Niederösterreich bleibt schwarz, Wien bleibt rot
Zweifaches Wahlwochenende: Warum sich Mikl-Leitner nicht fürchten muss. Und warum Häupl seine Nachfolgekandidaten rüffelte.
WIEN. Exakt 1.387.324 Damen und Herren haben am kommenden Wochenende die Gelegenheit, die erste politische Markierung nach der Nationalratswahl vom 15. Oktober zu setzen. Die besagten 1.387.324 Personen teilen sich auf in 981 Wiener SPÖ-Parteitagsdelegierte, die am Samstag einen neuen Wiener SPÖ-Chef küren werden. Und in 1.386.343 Niederösterreicher, die am Sonntag zur Landtagswahl aufgerufen sind.
Glaubt man den Experten, sind weder durch die Landtagswahl noch durch den Parteitagsentscheid gravierende Änderungen in der politischen Landschaft zu erwarten. In Niederösterreich ist die neue Landeshauptfrau Johanna Mikl-Leitner zwar in große Fußstapfen getreten, nämlich die ihres Vorgängers Erwin Pröll, der bei seiner letzten Landtagswahl locker die 50-Prozent-Hürde übersprang. Doch auch Nachfolgerin Mikl-Leitner liegt in allen Umfragen deutlich voran, zudem hat sie sich selbst mit 45 Prozent ein eher niedriges Wahlziel vorgegeben. Sie kann vom Aufwind profitieren, den der Wahlsieg und die Kanzlerschaft ihres Parteifreundes Sebastian Kurz ausgelöst haben; und vom Abwind, dem sich die FPÖ dank ihres umstrittenen Spitzenkandidaten Udo Landbauer ausgesetzt sieht. Niederösterreich wird, das kann gefahrlos prophezeit werden, ein schwarzes Land bleiben.

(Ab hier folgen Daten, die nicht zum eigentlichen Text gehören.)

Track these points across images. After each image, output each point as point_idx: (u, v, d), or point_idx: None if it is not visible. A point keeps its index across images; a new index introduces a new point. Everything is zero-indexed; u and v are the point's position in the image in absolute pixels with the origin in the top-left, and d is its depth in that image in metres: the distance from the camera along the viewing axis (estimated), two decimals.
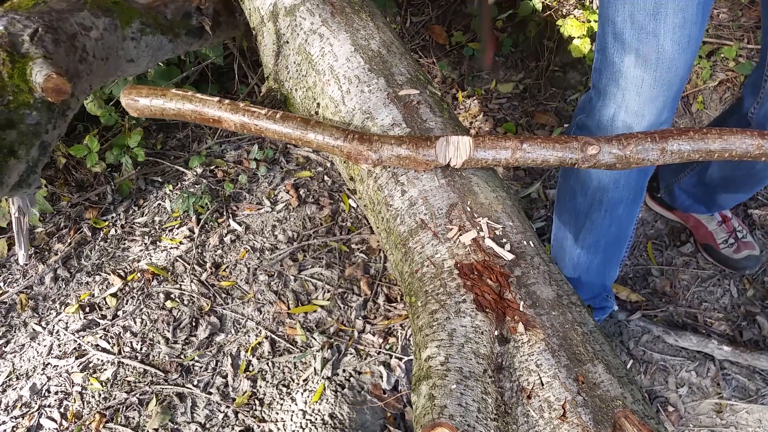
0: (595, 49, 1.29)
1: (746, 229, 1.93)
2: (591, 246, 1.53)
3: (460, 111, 2.55)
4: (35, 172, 1.12)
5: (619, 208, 1.43)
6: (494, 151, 0.98)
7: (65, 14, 1.15)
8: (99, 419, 1.80)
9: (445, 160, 0.99)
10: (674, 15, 1.09)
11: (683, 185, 1.86)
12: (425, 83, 1.20)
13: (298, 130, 1.01)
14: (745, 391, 1.68)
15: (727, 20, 2.51)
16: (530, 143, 0.98)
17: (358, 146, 1.00)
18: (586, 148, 0.97)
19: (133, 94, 1.07)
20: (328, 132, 1.01)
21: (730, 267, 1.91)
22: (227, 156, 2.51)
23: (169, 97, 1.06)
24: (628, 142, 0.98)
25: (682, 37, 1.12)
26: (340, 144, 1.01)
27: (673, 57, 1.13)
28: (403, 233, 1.00)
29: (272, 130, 1.03)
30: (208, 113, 1.05)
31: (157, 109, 1.07)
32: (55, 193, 2.40)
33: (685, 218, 2.00)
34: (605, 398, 0.77)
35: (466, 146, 0.97)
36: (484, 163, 1.00)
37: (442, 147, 0.98)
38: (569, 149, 0.98)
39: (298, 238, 2.19)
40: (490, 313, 0.86)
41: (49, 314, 2.08)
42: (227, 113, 1.04)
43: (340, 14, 1.26)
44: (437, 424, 0.74)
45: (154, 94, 1.06)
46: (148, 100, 1.06)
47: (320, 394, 1.77)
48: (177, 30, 1.48)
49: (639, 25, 1.12)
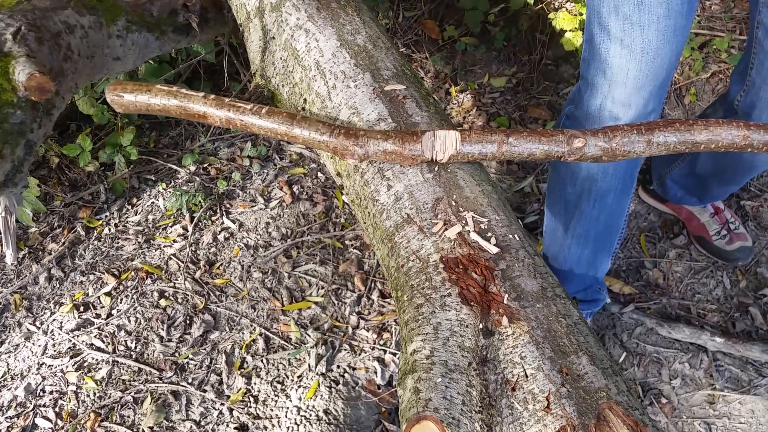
0: (584, 39, 1.29)
1: (738, 221, 1.93)
2: (581, 236, 1.53)
3: (454, 106, 2.55)
4: (21, 171, 1.11)
5: (609, 197, 1.43)
6: (480, 146, 0.98)
7: (49, 12, 1.15)
8: (94, 418, 1.80)
9: (431, 155, 0.99)
10: (658, 5, 1.10)
11: (674, 177, 1.86)
12: (411, 78, 1.19)
13: (283, 126, 1.01)
14: (737, 382, 1.68)
15: (719, 12, 2.50)
16: (516, 137, 0.98)
17: (344, 141, 0.99)
18: (572, 141, 0.97)
19: (118, 89, 1.07)
20: (314, 127, 1.01)
21: (723, 258, 1.91)
22: (220, 153, 2.50)
23: (154, 92, 1.06)
24: (614, 134, 0.98)
25: (666, 27, 1.12)
26: (326, 139, 1.00)
27: (659, 47, 1.14)
28: (389, 228, 1.00)
29: (258, 126, 1.03)
30: (193, 109, 1.04)
31: (143, 105, 1.07)
32: (49, 192, 2.40)
33: (678, 210, 2.00)
34: (589, 390, 0.77)
35: (452, 141, 0.97)
36: (470, 157, 1.00)
37: (428, 141, 0.98)
38: (555, 142, 0.98)
39: (291, 235, 2.19)
40: (475, 307, 0.86)
41: (44, 314, 2.08)
42: (212, 108, 1.04)
43: (326, 9, 1.26)
44: (422, 417, 0.74)
45: (140, 90, 1.06)
46: (133, 96, 1.06)
47: (314, 390, 1.78)
48: (163, 27, 1.47)
49: (623, 15, 1.12)
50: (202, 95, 1.04)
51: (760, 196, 2.04)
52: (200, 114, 1.04)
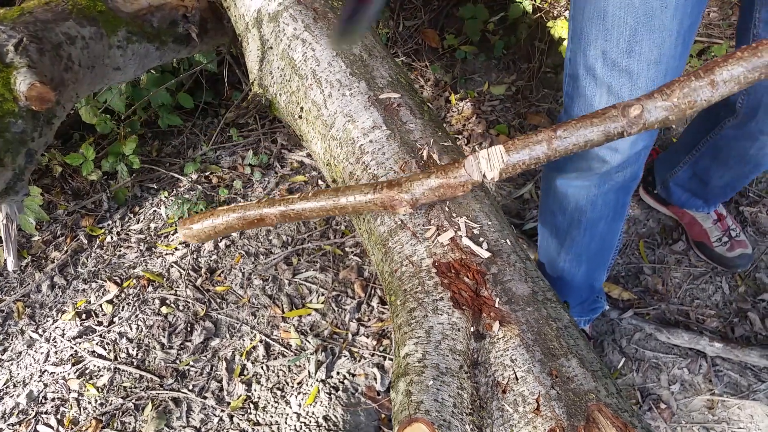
0: (566, 72, 1.20)
1: (739, 228, 1.93)
2: (574, 258, 1.52)
3: (453, 113, 2.57)
4: (22, 179, 1.13)
5: (599, 225, 1.40)
6: (528, 150, 0.89)
7: (50, 24, 1.17)
8: (95, 425, 1.81)
9: (479, 176, 0.92)
10: (649, 52, 1.02)
11: (678, 180, 1.86)
12: (406, 86, 1.21)
13: (330, 200, 1.01)
14: (736, 387, 1.68)
15: (717, 19, 2.52)
16: (564, 128, 0.88)
17: (389, 193, 0.96)
18: (627, 111, 0.85)
19: (187, 223, 1.12)
20: (358, 191, 0.99)
21: (723, 265, 1.90)
22: (222, 162, 2.53)
23: (216, 214, 1.10)
24: (671, 90, 0.85)
25: (657, 73, 1.05)
26: (371, 198, 0.98)
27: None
28: (383, 233, 1.02)
29: (309, 209, 1.03)
30: (251, 215, 1.07)
31: (210, 229, 1.11)
32: (52, 201, 2.43)
33: (681, 214, 2.00)
34: (579, 392, 0.78)
35: (498, 155, 0.90)
36: (522, 165, 0.91)
37: (472, 164, 0.92)
38: (609, 119, 0.86)
39: (292, 243, 2.20)
40: (466, 311, 0.87)
41: (46, 321, 2.10)
42: (266, 209, 1.06)
43: (323, 19, 1.28)
44: (414, 420, 0.75)
45: (204, 217, 1.11)
46: (200, 224, 1.11)
47: (314, 397, 1.78)
48: (164, 38, 1.50)
49: (611, 61, 1.05)
50: (256, 202, 1.08)
51: (759, 201, 2.04)
52: (258, 218, 1.07)
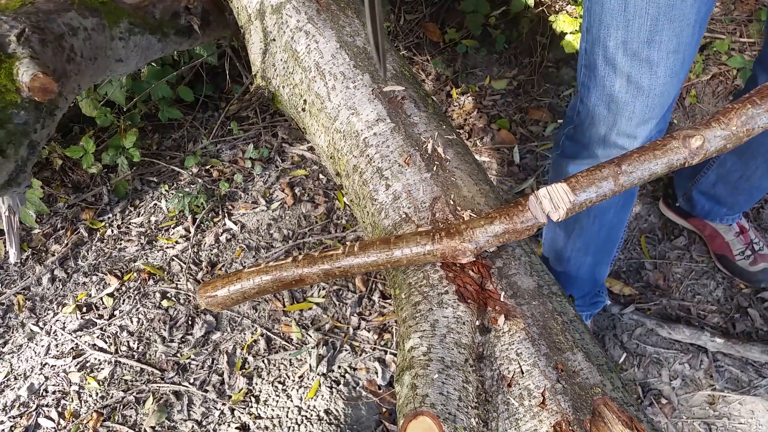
0: (580, 63, 1.21)
1: (763, 241, 1.87)
2: (581, 249, 1.52)
3: (455, 108, 2.56)
4: (24, 171, 1.13)
5: (609, 213, 1.40)
6: (595, 188, 0.85)
7: (52, 15, 1.16)
8: (96, 418, 1.81)
9: (544, 217, 0.88)
10: (669, 41, 1.04)
11: (702, 187, 1.80)
12: (410, 79, 1.21)
13: (383, 254, 0.92)
14: (737, 383, 1.68)
15: (719, 14, 2.51)
16: (628, 162, 0.85)
17: (450, 243, 0.89)
18: (688, 143, 0.85)
19: (209, 290, 0.98)
20: (413, 242, 0.91)
21: (745, 280, 1.84)
22: (223, 155, 2.52)
23: (244, 277, 0.97)
24: (728, 118, 0.86)
25: (675, 61, 1.08)
26: (430, 249, 0.90)
27: (666, 82, 1.09)
28: (387, 227, 1.01)
29: (357, 265, 0.93)
30: (287, 277, 0.95)
31: (238, 294, 0.98)
32: (52, 194, 2.42)
33: (702, 227, 1.93)
34: (584, 386, 0.78)
35: (562, 194, 0.85)
36: (589, 203, 0.87)
37: (535, 206, 0.87)
38: (672, 151, 0.85)
39: (293, 237, 2.20)
40: (471, 304, 0.87)
41: (47, 315, 2.09)
42: (306, 269, 0.94)
43: (326, 11, 1.27)
44: (419, 413, 0.75)
45: (229, 281, 0.98)
46: (225, 290, 0.98)
47: (315, 391, 1.78)
48: (166, 29, 1.49)
49: (632, 51, 1.07)
50: (291, 260, 0.95)
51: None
52: (296, 279, 0.95)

Ebenso wird Wien ein rotes Land bleiben, einerlei ob nun Andreas Schieder (derzeit SPÖ-Klubchef im Nationalrat) oder Michael Ludwig (derzeit Wiener Wohnbaustadtrat) an die Spitze der stärksten und mächtigsten SPÖ-Landesparteiorganisation tritt und in weiterer Folge Bürgermeister wird. Die beiden Nachfolgekandidaten stellen sich beim Parteitag einer sogenannten Kampfabstimmung, was für die straff geführte SPÖ eine Besonderheit ist. Schieder steht für den linken Parteiflügel, Ludwig für den rechten. Schieder steht für die innerstädtischen Bobo-Bezirke, Ludwig für die großen Arbeiterbezirke am Rande der Stadt. Schieder gilt als Kandidat des Parteiestablishments von Kern bis Häupl, Ludwig als Kandidat der Basis. Bemerkenswerterweise gelang den beiden Kontrahenten ein mustergültiger und sauberer Wahlkampf. Beide stellten sich Hearings vor den Delegierten, beide verwiesen lieber auf ihre Stärken statt auf die Schwächen des Kontrahenten. Es stellte sich heraus, dass die beiden HäuplNachfolgekandidaten mehr verbindet als trennt. Dieser Tage mussten die beiden Kontrahenten sogar einträchtig einen Rüffel von Nochparteichef Michael Häupl hinnehmen. Schieder und Ludwig hatten sich unisono dafür ausgesprochen, Zuwanderern erst nach einer Wartefrist Sozialleistungen zukommen zu lassen. Häupl wies dies brüsk zurück. Die Auseinandersetzung zwischen dem scheidenden Chef und seinen Nachfolgekandidaten deutet darauf hin, dass die wientypische Willkommenskultur ein wenig abgeschwächt werden wird. Einerlei, wer sich am Sonntag bei der Parteitagskür durchsetzt.